Un sain dialogue pour faire passer le sanitaire !

Jamais les salariés des pompes funèbres n’ont été autant dans la lumière qu’en 2020 et 2021. Pourtant beaucoup de salariés ressentent encore la considération marginale du gouvernement, malgré la communication de la DGCL. Le funéraire, visiteur régulier des EHPAD, CH et autres établissements de soins est dans un entre-deux pour le moins inconfortable sur les sujets de vaccination et de passe-sanitaire. Mais si les choses sont un peu complexes pour notre branche, cela n’efface en rien les enjeux de santé actuels et d’obligation de sécurité pour l’employeur.

D’abord un constat : des salariés sont divisés.

Il y a ceux, très nombreux, qui auraient aimés être intégrés dés le début aux distributions prioritaires d’EPI, aux dispositifs de vaccination prioritaire/obligatoire, aux dispositifs de garde d’enfants comme personnel prioritaire. Et c’est naturellement que les équipes CFDT continueront de soutenir ces demandes.

Et puis d’autres salariés sont dans un autre état d’esprit, particulièrement ceux qui n’ont pas connu les vagues de décès en Ile-de-France, dans le Grand-Est ou en Rhône-Alpes. En Nouvelle-Aquitaine par exemple, ou l’activité décès covid n’était pas démesurée, il y a plus de phénomènes de remise en question de la réalité de la dangerosité du virus, de défiance vaccinale, etc. Et ces convictions personnelles s’appliquent aussi chez certains employeurs, pouvant créer des conflits sociaux, notamment dans les très petites structures sans IRP, avec des comportements de mise au placard, et des stratégies de “diviser pour mieux régner”.

Reprenant une position de la fédération Interco CFDT sur les sapeurs-pompiers et les personnels soignants, nous avons, à l’occasion du CSE d’OGF, rappelé que “la CFDT est favorable à la vaccination, comme à toute mesure sanitaire qui permettrait de lutter contre cette épidémie. 

Pour autant, la fédération Interco CFDT alerte sur les risques de décisions précipitées et non concertées.

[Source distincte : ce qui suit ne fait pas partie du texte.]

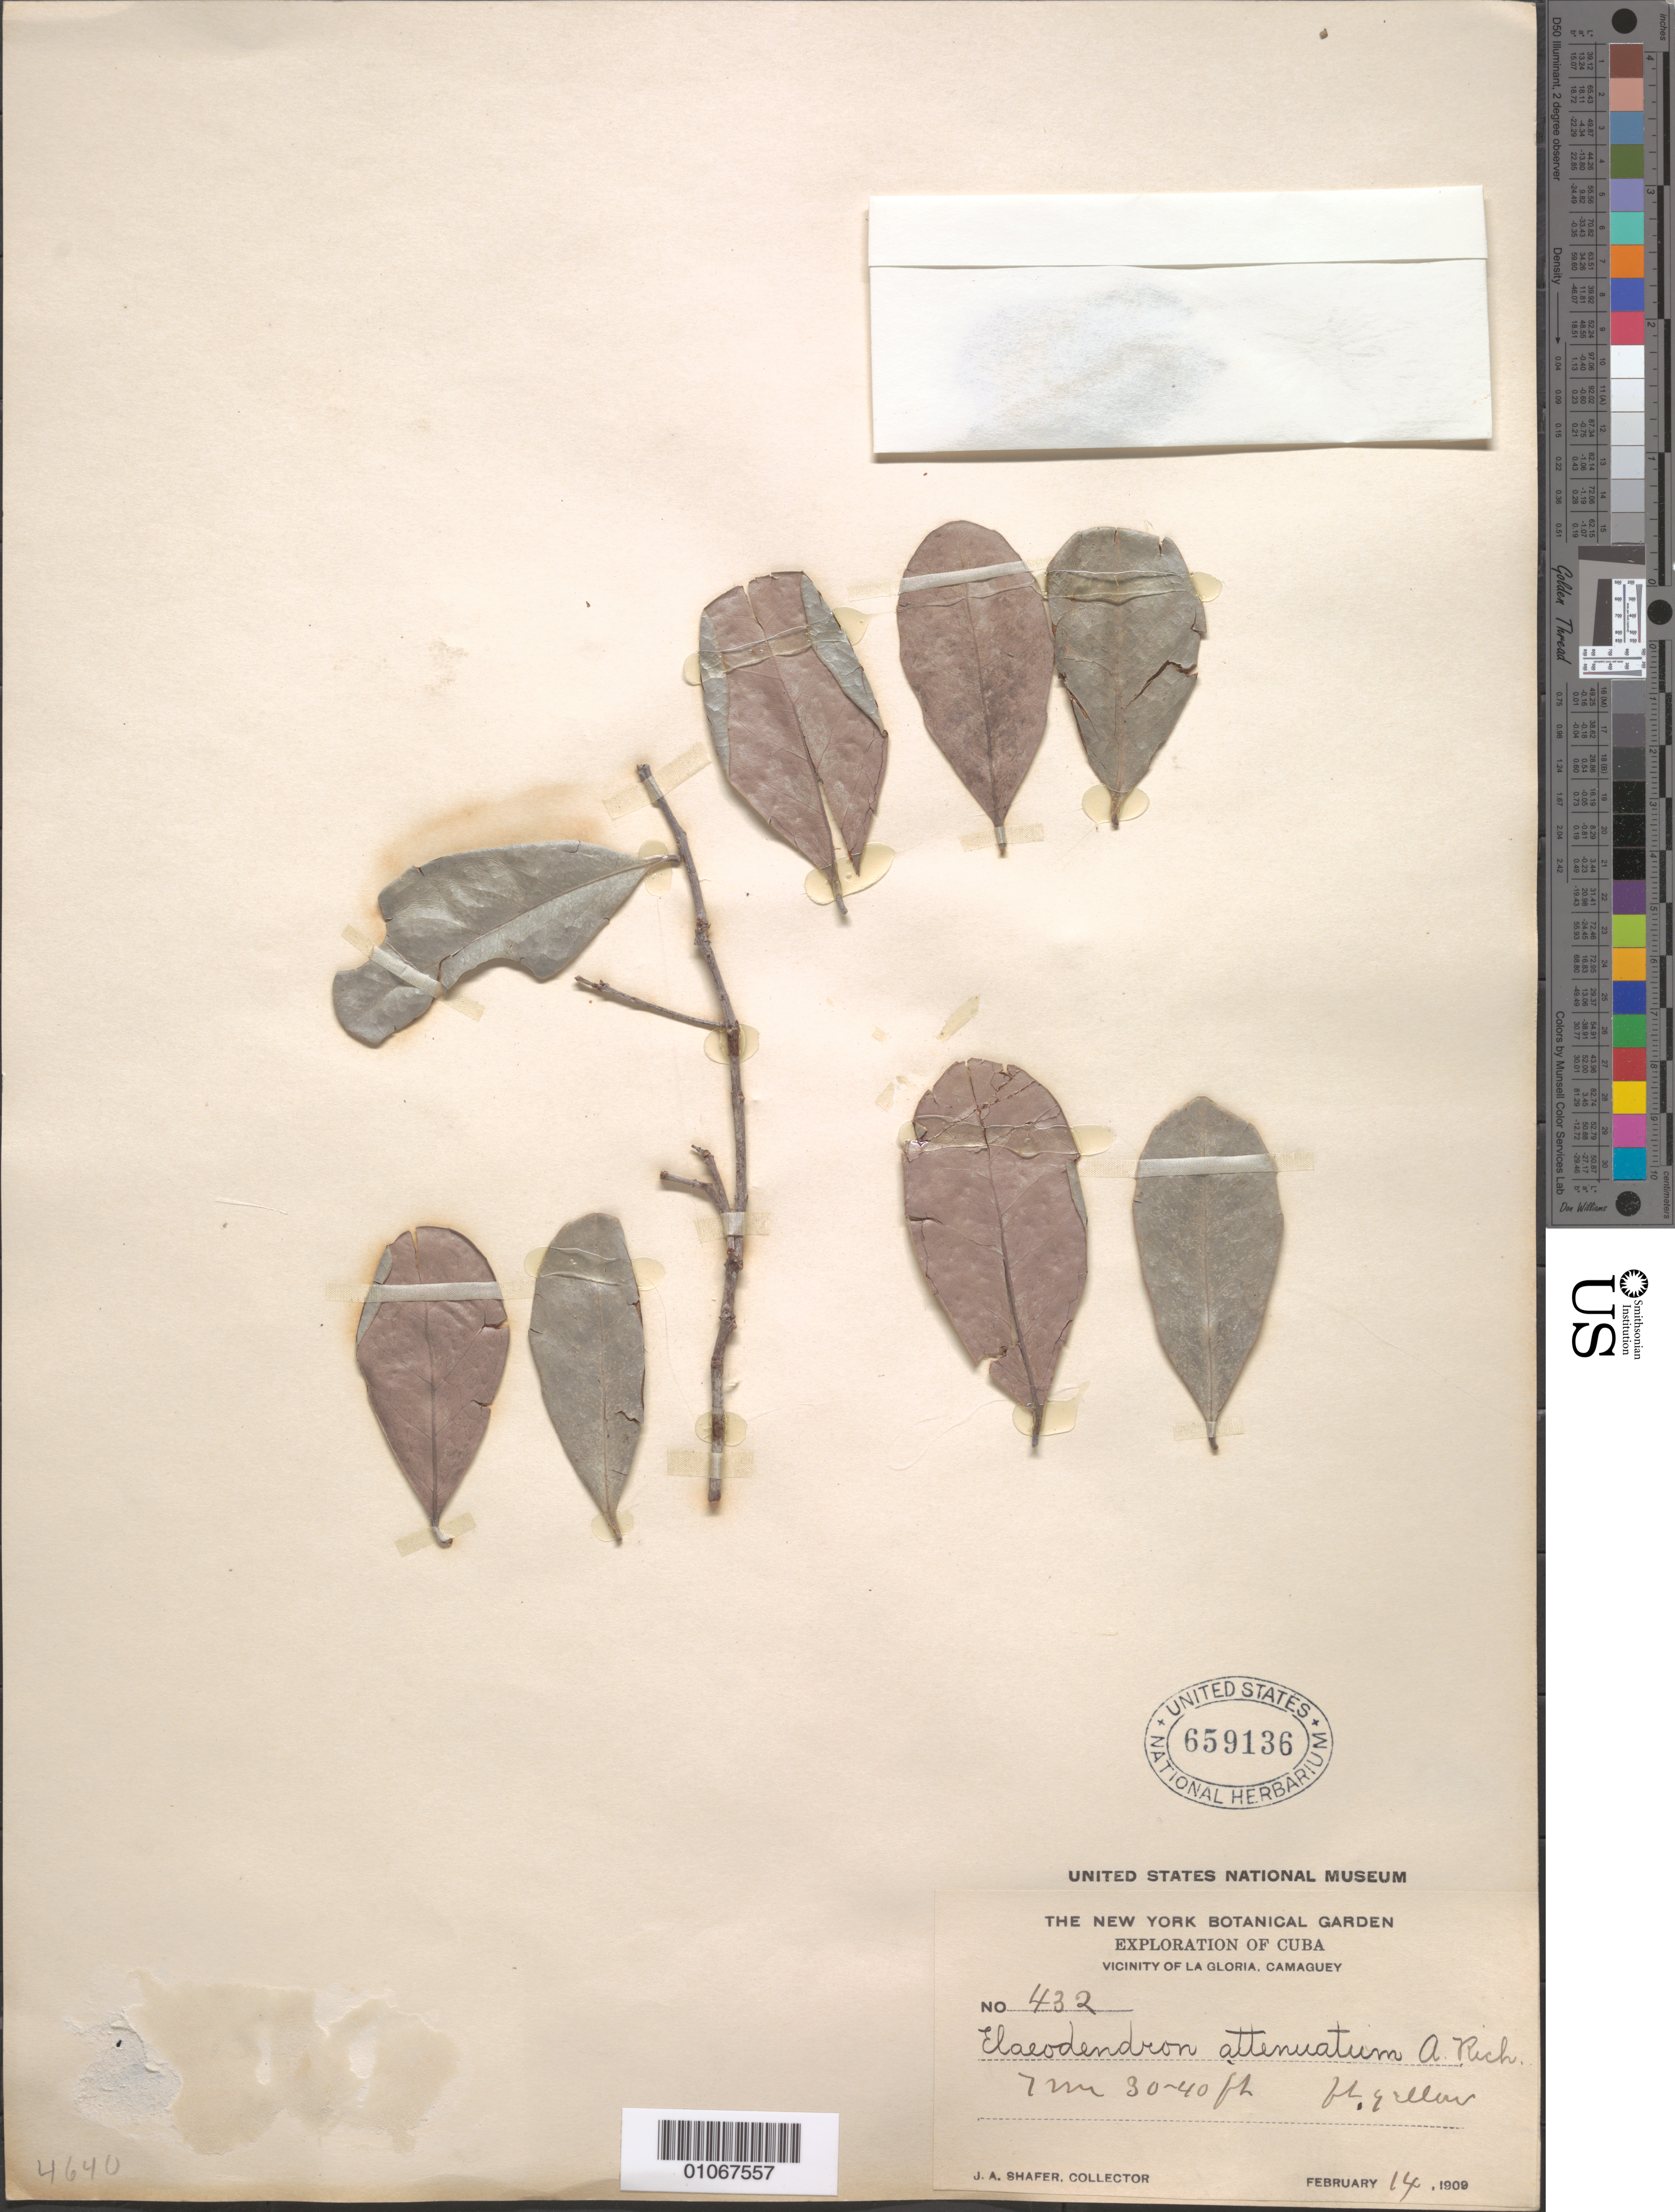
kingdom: Plantae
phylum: Tracheophyta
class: Magnoliopsida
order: Celastrales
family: Celastraceae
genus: Elaeodendron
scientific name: Elaeodendron attenuatum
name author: A. Rich.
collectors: J. A. Shafer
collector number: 432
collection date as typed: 14 Feb 1909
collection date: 1909-02-14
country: Cuba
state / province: Camagüey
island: Cuba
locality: Vicinity of La Gloria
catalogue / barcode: US 659136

Il faut garantir la continuité des services publics et pour cela, faire avec les personnels funéraires et pas malgré eux, accompagner plutôt que sanctionner. Les salariés du secteur funéraire ont largement démontré leur engagement tout au long de cette crise en assurant la continuité de l’activité dans un contexte qui les a particulièrement exposés.

Lors du CSE d’OGF du 26/08/2021, les élus CFDT ont regretté que le leader du funéraire n’envisage pas de Plan de Continuité d’Activité. Que fera l’employeur si plusieurs salariés ne sont pas à jour de leur passe-sanitaire et ne peuvent donc accéder aux établissements de santé pour réaliser sorties de corps et démarches administratives ? Quid de la préservation de l’emploi et de l’activité ? Quid de l’augmentation de la charge de travail sur d’autres collègues consécutive à un éventuel absentéisme ou d’un “refléchage” des postes de travail, même temporaire ?

Plus délicat encore : l’encadrement intermédiaire du groupe est toujours ponctuellement défaillant, refusant parfois d’accorder aux salariés la vaccination sur le temps de travail, n’initiant aucune discussion avec les services de Santé au Travail, arbitrant les situations futures des salariés (suspension du contrat de travail) avec confusion et autoritarisme avant même l’information du CSE…

Tous les acteurs de la branche (publics et surtout employeurs privés) doivent être clairs sur le sujet, créer les conditions du dialogue en informant et consultant les CSE, y compris pour les CSE de -50 salariés. Pour les employeurs des TPE, il s’agit de montrer la même pédagogie en réunissant les salariés, en faisant intervenir la médecine du travail et en envisageant toutes les solutions afin d’éviter la suspension du contrat de travail (CP, RTT, récupération…)

“Il faut que le dispositif de passe-sanitaire soit instauré en bonne intelligence avec les salariés concernés, par le dialogue et avec une procédure qui garantisse de ne pas conserver de données personnelles sur leur état de santé. Si des employeurs commettent des abus, ils devront être sanctionnés. Nous serons vigilants.

Laurent BERGER, Le Monde du 31/08/2021.